WORK TASK:
Look through the data below and extract, unchanged, the lines from the one that contains "M 584,253 L 604,268 L 562,291 L 543,274 Z" to the one that contains "M 480,280 L", both included.

EXTRACTED DATA Start Marker

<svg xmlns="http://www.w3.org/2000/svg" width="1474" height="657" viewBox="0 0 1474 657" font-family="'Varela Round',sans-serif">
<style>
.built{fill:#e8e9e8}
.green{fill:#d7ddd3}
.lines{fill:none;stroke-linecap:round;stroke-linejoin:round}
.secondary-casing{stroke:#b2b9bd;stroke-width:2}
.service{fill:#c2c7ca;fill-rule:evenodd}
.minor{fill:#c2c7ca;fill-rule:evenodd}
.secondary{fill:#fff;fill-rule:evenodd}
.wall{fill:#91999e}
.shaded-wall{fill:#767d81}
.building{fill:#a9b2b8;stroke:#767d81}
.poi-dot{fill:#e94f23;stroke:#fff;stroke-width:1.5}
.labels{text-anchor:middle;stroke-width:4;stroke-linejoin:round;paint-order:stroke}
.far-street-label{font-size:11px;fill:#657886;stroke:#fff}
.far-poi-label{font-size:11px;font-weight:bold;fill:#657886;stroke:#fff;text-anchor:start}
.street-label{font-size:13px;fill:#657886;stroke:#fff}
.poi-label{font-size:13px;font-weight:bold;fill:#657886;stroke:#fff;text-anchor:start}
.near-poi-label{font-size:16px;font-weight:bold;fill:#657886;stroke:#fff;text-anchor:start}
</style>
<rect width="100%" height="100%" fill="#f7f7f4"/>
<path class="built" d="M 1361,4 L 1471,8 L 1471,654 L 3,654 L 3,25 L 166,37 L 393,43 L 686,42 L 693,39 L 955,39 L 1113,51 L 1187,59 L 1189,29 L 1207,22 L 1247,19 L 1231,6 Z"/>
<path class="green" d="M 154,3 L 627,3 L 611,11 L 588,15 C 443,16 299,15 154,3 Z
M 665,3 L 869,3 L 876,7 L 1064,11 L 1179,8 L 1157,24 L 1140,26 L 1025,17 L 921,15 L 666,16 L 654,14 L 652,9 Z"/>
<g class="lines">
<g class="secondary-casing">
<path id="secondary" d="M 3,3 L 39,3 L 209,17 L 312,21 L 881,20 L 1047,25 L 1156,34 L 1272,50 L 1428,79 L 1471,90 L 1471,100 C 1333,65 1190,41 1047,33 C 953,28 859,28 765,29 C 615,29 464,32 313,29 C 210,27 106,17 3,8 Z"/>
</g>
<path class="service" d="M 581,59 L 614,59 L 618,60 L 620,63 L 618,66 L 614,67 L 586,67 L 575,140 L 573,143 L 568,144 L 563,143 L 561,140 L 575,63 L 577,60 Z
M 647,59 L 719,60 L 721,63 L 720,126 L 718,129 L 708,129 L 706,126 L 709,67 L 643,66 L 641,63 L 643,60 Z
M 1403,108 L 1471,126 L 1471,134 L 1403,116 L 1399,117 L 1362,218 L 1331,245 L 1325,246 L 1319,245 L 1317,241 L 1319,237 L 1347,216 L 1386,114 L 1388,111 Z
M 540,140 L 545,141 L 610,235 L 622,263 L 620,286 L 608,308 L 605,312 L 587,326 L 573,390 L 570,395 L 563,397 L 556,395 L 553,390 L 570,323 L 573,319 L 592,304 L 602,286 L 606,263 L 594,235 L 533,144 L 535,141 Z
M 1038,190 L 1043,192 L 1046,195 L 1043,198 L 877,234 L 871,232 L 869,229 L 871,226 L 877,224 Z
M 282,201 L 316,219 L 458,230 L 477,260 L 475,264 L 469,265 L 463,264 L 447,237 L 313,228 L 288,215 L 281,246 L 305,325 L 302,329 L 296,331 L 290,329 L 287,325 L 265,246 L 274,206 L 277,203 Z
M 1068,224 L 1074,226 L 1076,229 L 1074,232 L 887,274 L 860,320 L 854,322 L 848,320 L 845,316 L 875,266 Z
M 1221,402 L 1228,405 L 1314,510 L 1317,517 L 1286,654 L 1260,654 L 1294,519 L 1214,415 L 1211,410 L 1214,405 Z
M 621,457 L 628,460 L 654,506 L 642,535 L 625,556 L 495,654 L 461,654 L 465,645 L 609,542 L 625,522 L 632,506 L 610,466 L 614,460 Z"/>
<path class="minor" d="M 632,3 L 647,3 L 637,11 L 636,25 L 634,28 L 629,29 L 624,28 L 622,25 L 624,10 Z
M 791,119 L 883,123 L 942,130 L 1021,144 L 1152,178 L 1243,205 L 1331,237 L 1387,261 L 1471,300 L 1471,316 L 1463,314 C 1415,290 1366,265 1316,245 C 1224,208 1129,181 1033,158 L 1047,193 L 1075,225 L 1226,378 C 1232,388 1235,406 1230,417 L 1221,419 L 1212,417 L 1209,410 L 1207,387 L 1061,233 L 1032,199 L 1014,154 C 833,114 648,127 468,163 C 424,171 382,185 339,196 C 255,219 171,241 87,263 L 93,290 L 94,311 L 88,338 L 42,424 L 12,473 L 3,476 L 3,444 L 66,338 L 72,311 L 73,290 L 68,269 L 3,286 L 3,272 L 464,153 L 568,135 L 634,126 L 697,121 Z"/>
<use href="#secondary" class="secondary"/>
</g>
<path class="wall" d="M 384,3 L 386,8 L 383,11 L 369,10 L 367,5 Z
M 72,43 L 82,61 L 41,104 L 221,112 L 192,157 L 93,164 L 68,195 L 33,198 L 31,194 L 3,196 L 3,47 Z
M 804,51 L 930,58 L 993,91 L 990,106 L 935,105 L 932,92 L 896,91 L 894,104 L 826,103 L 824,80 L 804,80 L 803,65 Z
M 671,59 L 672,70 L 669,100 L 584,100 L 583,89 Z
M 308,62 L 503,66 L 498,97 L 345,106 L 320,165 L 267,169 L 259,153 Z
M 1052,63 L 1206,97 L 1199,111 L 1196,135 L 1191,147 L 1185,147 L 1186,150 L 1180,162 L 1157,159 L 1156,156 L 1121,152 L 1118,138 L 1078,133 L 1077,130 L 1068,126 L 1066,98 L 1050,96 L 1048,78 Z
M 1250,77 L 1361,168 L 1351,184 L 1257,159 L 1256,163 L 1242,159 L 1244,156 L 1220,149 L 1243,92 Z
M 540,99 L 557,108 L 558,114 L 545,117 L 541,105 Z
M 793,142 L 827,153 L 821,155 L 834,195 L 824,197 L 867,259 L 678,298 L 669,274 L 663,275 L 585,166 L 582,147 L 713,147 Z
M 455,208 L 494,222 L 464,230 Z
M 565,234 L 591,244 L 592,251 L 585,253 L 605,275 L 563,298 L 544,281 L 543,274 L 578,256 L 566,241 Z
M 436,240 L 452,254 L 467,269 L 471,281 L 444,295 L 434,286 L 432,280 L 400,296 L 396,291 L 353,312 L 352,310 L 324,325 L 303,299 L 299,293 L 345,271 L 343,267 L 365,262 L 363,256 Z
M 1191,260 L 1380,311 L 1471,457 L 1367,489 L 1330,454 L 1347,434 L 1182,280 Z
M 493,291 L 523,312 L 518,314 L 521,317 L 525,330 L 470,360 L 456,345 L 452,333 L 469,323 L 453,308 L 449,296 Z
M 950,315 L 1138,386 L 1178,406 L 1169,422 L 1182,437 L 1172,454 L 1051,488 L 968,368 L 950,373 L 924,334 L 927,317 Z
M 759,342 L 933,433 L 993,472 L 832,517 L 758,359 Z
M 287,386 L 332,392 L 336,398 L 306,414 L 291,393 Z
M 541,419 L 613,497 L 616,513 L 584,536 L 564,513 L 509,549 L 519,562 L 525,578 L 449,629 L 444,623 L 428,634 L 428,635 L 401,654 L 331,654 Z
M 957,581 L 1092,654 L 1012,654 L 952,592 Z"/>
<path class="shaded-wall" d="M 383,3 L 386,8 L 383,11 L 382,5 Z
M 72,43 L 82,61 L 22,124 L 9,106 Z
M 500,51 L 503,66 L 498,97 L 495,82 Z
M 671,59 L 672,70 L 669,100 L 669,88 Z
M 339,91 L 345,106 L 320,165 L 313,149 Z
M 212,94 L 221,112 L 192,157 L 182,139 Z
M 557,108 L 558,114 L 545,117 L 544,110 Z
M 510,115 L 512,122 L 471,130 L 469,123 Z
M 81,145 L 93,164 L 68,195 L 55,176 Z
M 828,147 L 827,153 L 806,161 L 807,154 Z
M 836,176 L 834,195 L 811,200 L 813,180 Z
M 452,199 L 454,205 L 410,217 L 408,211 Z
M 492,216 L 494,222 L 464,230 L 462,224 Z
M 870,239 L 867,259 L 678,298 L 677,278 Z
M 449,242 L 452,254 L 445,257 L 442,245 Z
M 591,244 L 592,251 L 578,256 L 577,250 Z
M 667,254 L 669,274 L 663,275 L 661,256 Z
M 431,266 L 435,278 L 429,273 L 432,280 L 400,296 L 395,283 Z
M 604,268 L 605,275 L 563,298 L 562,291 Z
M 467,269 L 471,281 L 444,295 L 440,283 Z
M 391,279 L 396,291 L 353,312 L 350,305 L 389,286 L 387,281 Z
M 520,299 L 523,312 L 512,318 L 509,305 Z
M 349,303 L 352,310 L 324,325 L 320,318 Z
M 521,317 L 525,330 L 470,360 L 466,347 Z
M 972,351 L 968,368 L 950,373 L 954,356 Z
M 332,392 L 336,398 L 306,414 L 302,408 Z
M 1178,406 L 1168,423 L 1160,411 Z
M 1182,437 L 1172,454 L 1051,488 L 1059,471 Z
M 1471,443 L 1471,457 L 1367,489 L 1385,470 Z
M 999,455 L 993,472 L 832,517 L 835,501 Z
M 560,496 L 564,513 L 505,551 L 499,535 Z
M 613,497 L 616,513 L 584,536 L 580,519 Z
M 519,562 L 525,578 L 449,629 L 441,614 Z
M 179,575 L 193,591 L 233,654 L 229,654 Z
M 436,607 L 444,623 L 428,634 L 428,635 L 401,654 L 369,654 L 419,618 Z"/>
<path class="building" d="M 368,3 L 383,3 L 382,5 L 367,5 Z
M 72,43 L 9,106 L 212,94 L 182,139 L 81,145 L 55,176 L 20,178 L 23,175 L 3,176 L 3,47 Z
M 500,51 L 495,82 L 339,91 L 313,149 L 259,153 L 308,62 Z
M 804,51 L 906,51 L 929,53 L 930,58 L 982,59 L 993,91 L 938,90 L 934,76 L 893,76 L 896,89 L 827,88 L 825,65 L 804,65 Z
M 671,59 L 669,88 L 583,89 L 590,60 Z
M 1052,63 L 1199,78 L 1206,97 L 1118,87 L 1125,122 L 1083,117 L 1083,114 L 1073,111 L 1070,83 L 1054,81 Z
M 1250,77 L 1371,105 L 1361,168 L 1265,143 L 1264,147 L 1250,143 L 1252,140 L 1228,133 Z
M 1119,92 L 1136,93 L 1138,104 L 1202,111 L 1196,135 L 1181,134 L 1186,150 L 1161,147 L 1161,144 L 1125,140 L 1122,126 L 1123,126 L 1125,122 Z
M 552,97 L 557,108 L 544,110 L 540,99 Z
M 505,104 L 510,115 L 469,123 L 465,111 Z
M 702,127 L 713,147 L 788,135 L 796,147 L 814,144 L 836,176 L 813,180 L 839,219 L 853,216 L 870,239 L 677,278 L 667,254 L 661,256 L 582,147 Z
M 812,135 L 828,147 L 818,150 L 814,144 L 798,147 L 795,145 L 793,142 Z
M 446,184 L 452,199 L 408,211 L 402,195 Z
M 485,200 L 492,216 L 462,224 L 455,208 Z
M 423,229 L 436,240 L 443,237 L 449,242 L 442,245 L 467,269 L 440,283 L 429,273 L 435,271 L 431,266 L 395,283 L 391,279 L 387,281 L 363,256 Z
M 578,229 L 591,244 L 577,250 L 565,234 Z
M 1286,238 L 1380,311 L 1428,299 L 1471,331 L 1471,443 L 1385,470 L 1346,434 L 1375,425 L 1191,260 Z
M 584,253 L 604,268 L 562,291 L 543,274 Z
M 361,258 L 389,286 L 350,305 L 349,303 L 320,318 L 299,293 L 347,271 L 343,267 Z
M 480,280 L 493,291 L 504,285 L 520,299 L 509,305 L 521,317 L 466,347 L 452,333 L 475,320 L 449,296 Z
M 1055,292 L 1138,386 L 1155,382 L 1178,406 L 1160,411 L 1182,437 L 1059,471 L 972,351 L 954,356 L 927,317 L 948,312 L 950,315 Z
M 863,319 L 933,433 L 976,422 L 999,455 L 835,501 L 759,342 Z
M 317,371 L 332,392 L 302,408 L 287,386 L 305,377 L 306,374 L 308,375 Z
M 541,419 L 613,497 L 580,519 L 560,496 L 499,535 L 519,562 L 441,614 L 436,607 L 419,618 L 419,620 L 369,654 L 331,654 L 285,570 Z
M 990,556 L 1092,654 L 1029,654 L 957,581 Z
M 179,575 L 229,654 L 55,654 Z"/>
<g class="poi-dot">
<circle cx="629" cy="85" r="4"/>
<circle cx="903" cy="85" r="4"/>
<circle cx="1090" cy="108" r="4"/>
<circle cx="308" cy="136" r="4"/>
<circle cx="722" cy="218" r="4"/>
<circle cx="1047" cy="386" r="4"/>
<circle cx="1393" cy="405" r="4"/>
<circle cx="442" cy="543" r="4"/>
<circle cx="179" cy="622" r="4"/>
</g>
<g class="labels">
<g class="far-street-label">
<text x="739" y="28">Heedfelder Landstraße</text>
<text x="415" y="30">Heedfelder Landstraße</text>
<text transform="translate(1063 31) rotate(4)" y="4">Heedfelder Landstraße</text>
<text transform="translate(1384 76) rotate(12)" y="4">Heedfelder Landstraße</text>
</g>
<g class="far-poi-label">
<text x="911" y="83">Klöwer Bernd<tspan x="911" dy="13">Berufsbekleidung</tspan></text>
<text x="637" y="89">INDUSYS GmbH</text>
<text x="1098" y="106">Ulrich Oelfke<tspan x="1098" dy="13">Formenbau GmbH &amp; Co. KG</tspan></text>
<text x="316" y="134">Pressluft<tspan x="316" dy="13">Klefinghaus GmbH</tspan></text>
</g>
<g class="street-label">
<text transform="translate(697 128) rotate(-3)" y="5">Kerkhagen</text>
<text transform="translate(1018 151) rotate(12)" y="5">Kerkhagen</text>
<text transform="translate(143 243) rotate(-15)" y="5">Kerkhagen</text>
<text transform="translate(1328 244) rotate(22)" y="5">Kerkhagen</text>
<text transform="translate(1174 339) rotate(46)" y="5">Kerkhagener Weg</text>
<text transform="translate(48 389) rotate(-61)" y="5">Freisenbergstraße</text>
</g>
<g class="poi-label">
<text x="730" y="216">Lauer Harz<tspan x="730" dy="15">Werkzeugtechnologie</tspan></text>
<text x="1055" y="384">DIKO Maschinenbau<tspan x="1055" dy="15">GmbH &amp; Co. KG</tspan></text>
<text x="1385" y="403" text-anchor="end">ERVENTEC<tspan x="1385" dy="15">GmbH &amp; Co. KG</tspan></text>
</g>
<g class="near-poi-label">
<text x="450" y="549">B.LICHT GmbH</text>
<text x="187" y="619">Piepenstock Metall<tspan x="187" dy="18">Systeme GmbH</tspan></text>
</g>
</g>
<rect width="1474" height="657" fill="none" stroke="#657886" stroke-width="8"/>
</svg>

EXTRACTED DATA End Marker

ANSWER BELOW:
M 584,253 L 604,268 L 562,291 L 543,274 Z
M 361,258 L 389,286 L 350,305 L 349,303 L 320,318 L 299,293 L 347,271 L 343,267 Z
M 480,280 L 493,291 L 504,285 L 520,299 L 509,305 L 521,317 L 466,347 L 452,333 L 475,320 L 449,296 Z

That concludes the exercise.